Brano estratto:
+++
Trattandosi di regole che vincolano le politiche fiscali di ogni Stato, non c’è da sorprendersi che il dibattito sia politicizzato, ma quando ciò viene usato strumentalmente dai partiti per finalità elettorali e di consenso, è forte il rischio che si perda di vista l’obiettivo fondamentale: rivedere e migliorare queste regole per rendere più forte la moneta unica. Una condizione necessaria se si vuole evitare che la prossima crisi finanziaria mondiale rimetta in dubbio la solidità dell’euro, con conseguenze potenzialmente devastanti soprattutto per le economie degli Stati membri più fragili e indebitati.

L’Italia è a pieno diritto tra questi. Ed è per questo che il nostro Paese ha tutto l’interesse perché si proceda al rafforzamento della moneta unica. Il punto di partenza in questa direzione potrebbe essere l’Assessment on Eu fiscal rules presentato all’Ecofin dello scorso settembre dallo European fiscal board. Lo studio ha valutato le regole europee da tre punti di vista: sostenibilità delle finanze pubbliche, stabilizzazione dell’economia in chiave anticiclica e miglioramento della qualità delle finanze pubbliche. La principale indicazione è quella di semplificare le regole avendo come pietra angolare l’evoluzione di medio-lungo periodo del rapporto debito pubblico/Pil. L’idea è quella di ridurre l’attenzione, a tratti ossessiva, verso i parametri da monitorare, a partire da quello del rapporto deficit/Pil che spesso si riduce in una estenuante negoziazione anno per anno sullo zero virgola.
+++
Estratti del dataset:

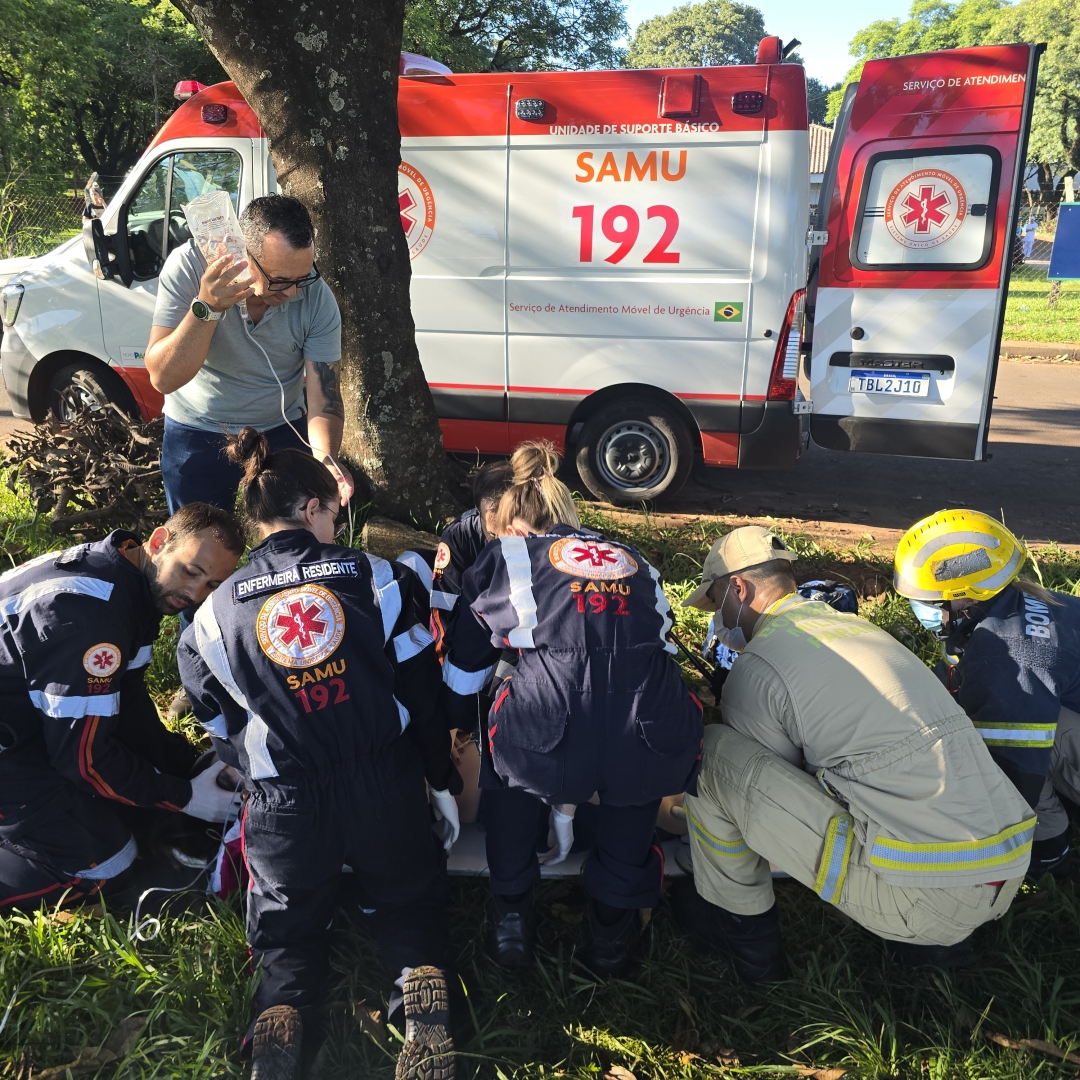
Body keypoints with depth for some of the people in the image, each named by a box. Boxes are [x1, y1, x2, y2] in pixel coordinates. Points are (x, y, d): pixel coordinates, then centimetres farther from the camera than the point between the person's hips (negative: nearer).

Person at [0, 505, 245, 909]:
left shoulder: (136, 584, -1)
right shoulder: (91, 610, -30)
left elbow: (126, 702, 8)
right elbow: (81, 753, -25)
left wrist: (193, 762, 0)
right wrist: (183, 797, -16)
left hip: (37, 720, 9)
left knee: (145, 787, 11)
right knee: (103, 865, -7)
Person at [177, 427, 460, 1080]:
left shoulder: (216, 614, -1)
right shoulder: (379, 579, -4)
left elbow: (225, 732, 7)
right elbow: (423, 694, -2)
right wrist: (443, 781, 11)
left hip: (284, 806, 0)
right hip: (387, 789, 0)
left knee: (288, 925, 23)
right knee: (409, 896, 25)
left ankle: (281, 1011, -9)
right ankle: (422, 978, -6)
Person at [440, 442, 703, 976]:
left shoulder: (506, 554, 26)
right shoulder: (633, 559, 34)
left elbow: (460, 683, 33)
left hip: (551, 742, -2)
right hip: (659, 745, 2)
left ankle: (512, 915, 40)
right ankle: (613, 923, 44)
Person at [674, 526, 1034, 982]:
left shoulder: (756, 667, -5)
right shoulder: (856, 625, 19)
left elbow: (767, 786, 7)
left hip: (922, 895, -8)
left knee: (712, 750, -5)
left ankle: (741, 928, 14)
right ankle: (934, 939, 23)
+++
Per ogni affermazione, stabilisci se concorda con il brano sulle regole fiscali europee: rispondi sì o no e riporta alla lettera le parole del brano che lo dimostrano.
1. Lo studio dello European fiscal board ha esaminato le regole europee da tre punti di vista.
2. L'Assessment on Eu fiscal rules è stato presentato all'Ecofin di marzo.
3. Lo studio indica di semplificare le regole ponendo al centro il rapporto deficit/Pil.
I dati dell'elenco non hanno alcun legame con il brano.

1. Sì: «Lo studio ha valutato le regole europee da tre punti di vista».
2. No: «presentato all’Ecofin dello scorso settembre».
3. No: «avendo come pietra angolare l’evoluzione di medio-lungo periodo del rapporto debito pubblico/Pil».